The People’s Daily said that efforts to prevent the disorderly expansion of capital have seen initial results, and the order of market competition is improving. The article added that preventing the “barbaric growth of capital” does not mean that China is against capital.

The commentary also called on the government to set up “traffic lights” for capital development, an idea that was first put forward during last December’s top economic meeting without elaboration.

According to the People’s Daily, efforts to establish a “traffic light” mechanism involves refining a blacklist to manage market access, strengthening market regulation, and cracking down on monopolistic and anticompetitive behaviours.

Can China grow its economy with ‘little giants’ focusing on niche tech?

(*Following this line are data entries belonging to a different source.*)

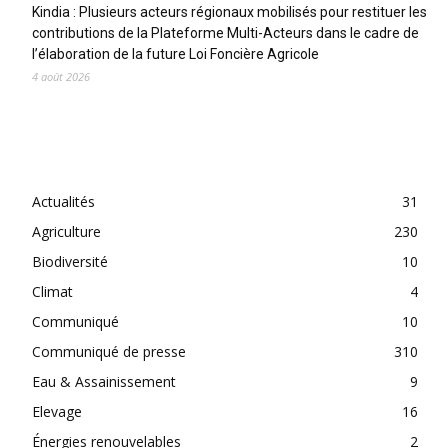
Kindia : Plusieurs acteurs régionaux mobilisés pour restituer les
contributions de la Plateforme Multi-Acteurs dans le cadre de
l’élaboration de la future Loi Foncière Agricole
4 août 2026
CATEGORIES
Actualités
31
Agriculture
230
Biodiversité
10
Climat
4
Communiqué
10
Communiqué de presse
310
Eau & Assainissement
9
Elevage
16
Énergies renouvelables
2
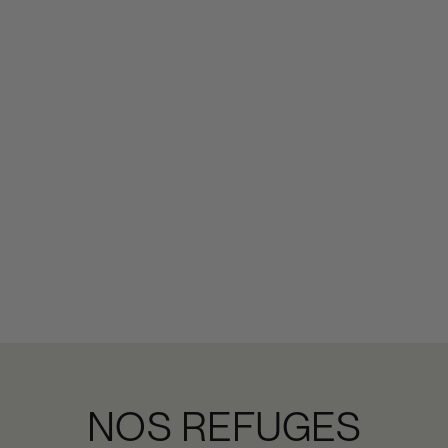
NOS REFUGES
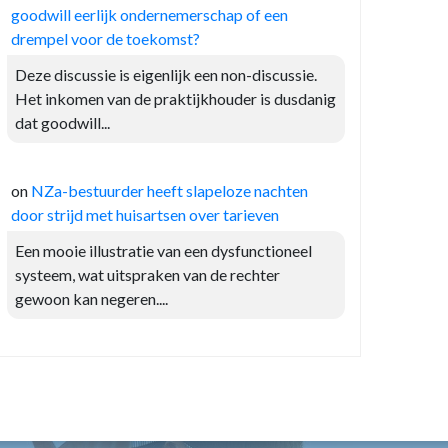
goodwill eerlijk ondernemerschap of een
drempel voor de toekomst?
Deze discussie is eigenlijk een non-discussie.
Het inkomen van de praktijkhouder is dusdanig
dat goodwill...
on
NZa-bestuurder heeft slapeloze nachten
door strijd met huisartsen over tarieven
Een mooie illustratie van een dysfunctioneel
systeem, wat uitspraken van de rechter
gewoon kan negeren....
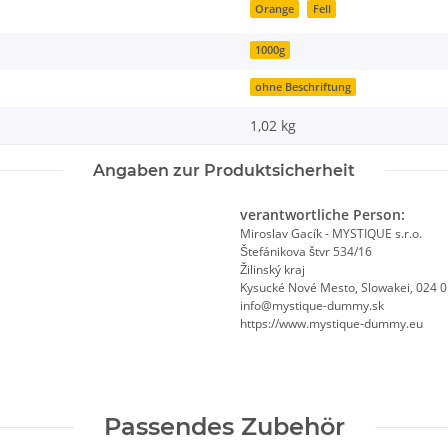
Orange
Fell
1000g
ohne Beschriftung
1,02
kg
Angaben zur Produktsicherheit
verantwortliche Person:
Miroslav Gacík - MYSTIQUE s.r.o.
Štefánikova štvr 534/16
Žilinský kraj
Kysucké Nové Mesto, Slowakei, 024 
info@mystique-dummy.sk
https://www.mystique-dummy.eu
Passendes Zubehör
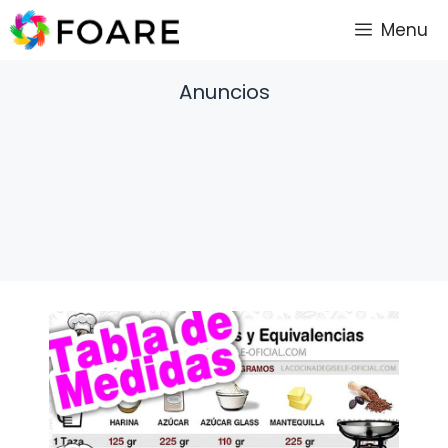
Saltar
Menu
al
contenido
Anuncios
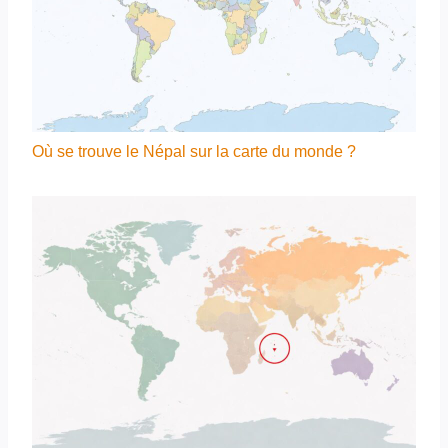
Où se trouve le Népal sur la carte du monde ?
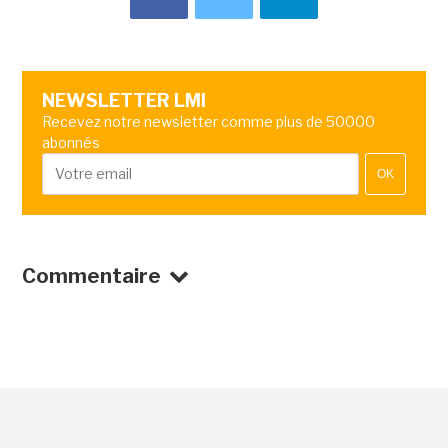
NEWSLETTER LMI
Recevez notre newsletter comme plus de 50000
abonnés
OK
Commentaire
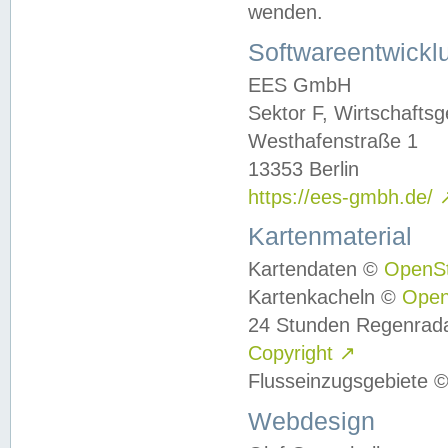
wenden.
Softwareentwickl
EES GmbH
Sektor F, Wirtschafts
Westhafenstraße 1
13353 Berlin
https://ees-gmbh.de/
Kartenmaterial
Kartendaten ©
OpenS
Kartenkacheln ©
Ope
24 Stunden Regenrad
Copyright
↗
Flusseinzugsgebiete 
Webdesign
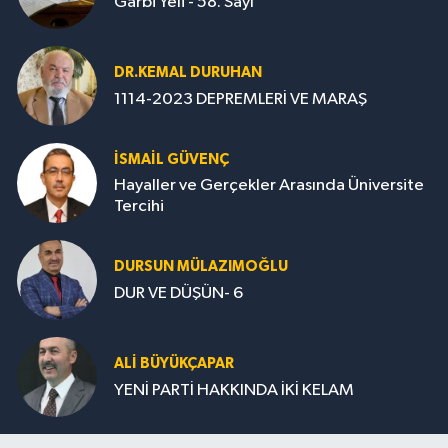
Garbi Yeli - 58. Sayı
DR.KEMAL DURUHAN
1114-2023 DEPREMLERİ VE MARAŞ
İSMAİL GÜVENÇ
Hayaller ve Gerçekler Arasında Üniversite
Tercihi
DURSUN MÜLAZIMOĞLU
DUR VE DÜŞÜN- 6
ALİ BÜYÜKÇAPAR
YENİ PARTİ HAKKINDA İKİ KELAM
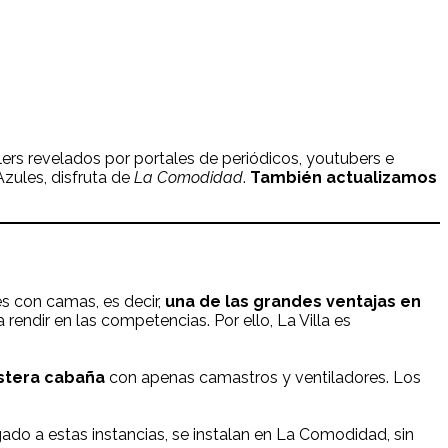
lers revelados por portales de periódicos, youtubers e
zules, disfruta de
La Comodidad
.
También actualizamos
s con camas, es decir,
una de las grandes ventajas en
 rendir en las competencias. Por ello, La Villa es
stera cabaña
con apenas camastros y ventiladores. Los
ado a estas instancias, se instalan en La Comodidad, sin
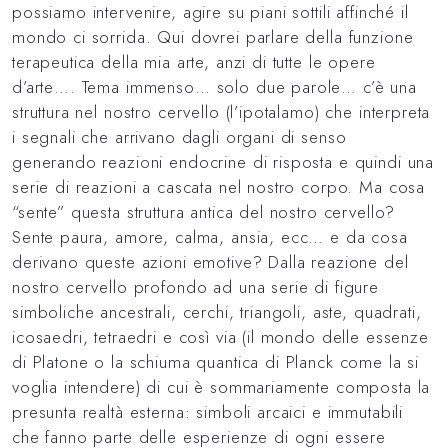
possiamo intervenire, agire su piani sottili affinché il
mondo ci sorrida. Qui dovrei parlare della funzione
terapeutica della mia arte, anzi di tutte le opere
d’arte…. Tema immenso… solo due parole… c’è una
struttura nel nostro cervello (l’ipotalamo) che interpreta
i segnali che arrivano dagli organi di senso
generando reazioni endocrine di risposta e quindi una
serie di reazioni a cascata nel nostro corpo. Ma cosa
“sente” questa struttura antica del nostro cervello?
Sente paura, amore, calma, ansia, ecc… e da cosa
derivano queste azioni emotive? Dalla reazione del
nostro cervello profondo ad una serie di figure
simboliche ancestrali, cerchi, triangoli, aste, quadrati,
icosaedri, tetraedri e così via (il mondo delle essenze
di Platone o la schiuma quantica di Planck come la si
voglia intendere) di cui è sommariamente composta la
presunta realtà esterna: simboli arcaici e immutabili
che fanno parte delle esperienze di ogni essere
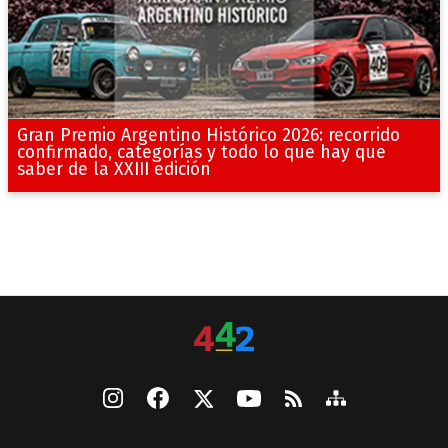
Gran Premio Argentino Histórico 2026: recorrido
confirmado, categorías y todo lo que hay que
saber de la XXIII edición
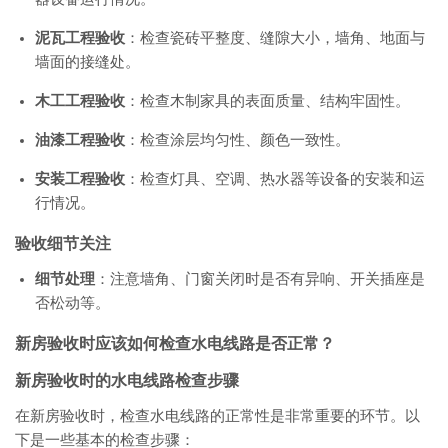
泥瓦工程验收
：检查瓷砖平整度、缝隙大小，墙角、地面与
墙面的接缝处。
木工工程验收
：检查木制家具的表面质量、结构牢固性。
油漆工程验收
：检查涂层均匀性、颜色一致性。
安装工程验收
：检查灯具、空调、热水器等设备的安装和运
行情况。
验收细节关注
细节处理
：注意墙角、门窗关闭时是否有异响、开关插座是
否松动等。
新房验收时应该如何检查水电线路是否正常？
新房验收时的水电线路检查步骤
在新房验收时，检查水电线路的正常性是非常重要的环节。以
下是一些基本的检查步骤：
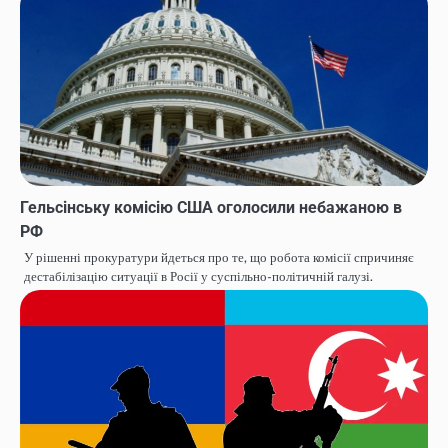
Гельсінську комісію США оголосили небажаною в
РФ
У рішенні прокуратури йдеться про те, що робота комісії спричиняє
дестабілізацію ситуації в Росії у суспільно-політичній галузі.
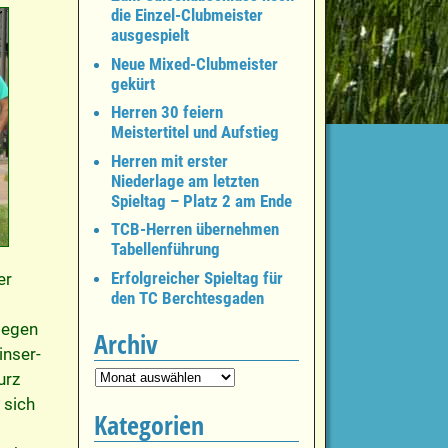
die Einzel-Clubmeister
ausgespielt
Neue Mixed-Clubmeister
gekürt
Herren 30 feiern
Meistertitel und Aufstieg
Herren mit erster
Niederlage am letzten
Spieltag – Platz 2 am Ende
TCB-Herren übernehmen
Tabellenführung
Erfolgreicher Spieltag für
er
den TC Berchtesgaden
legen
Archiv
inser-
urz
 sich
Kategorien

The newspaper said that the goal of managing capital is to “guide and urge companies to obey the party’s leadership”, serve the economy and the “big picture” development of society, as well as encourage companies to “play a positive role” in technological advancement, people’s livelihoods, and international competition.

“We believe this suggests regulatory curbs on the internet sector will stay in place, but they are likely to become more rules-based, with fading uncertainty as the regulatory framework takes shape,” said Bruce Pang, head of strategy and macro research at China Renaissance Securities in Hong Kong.

“We expect Big Tech to see strong and effective supervision, regulation and guidance, rather than a suppressive crackdown,” he said.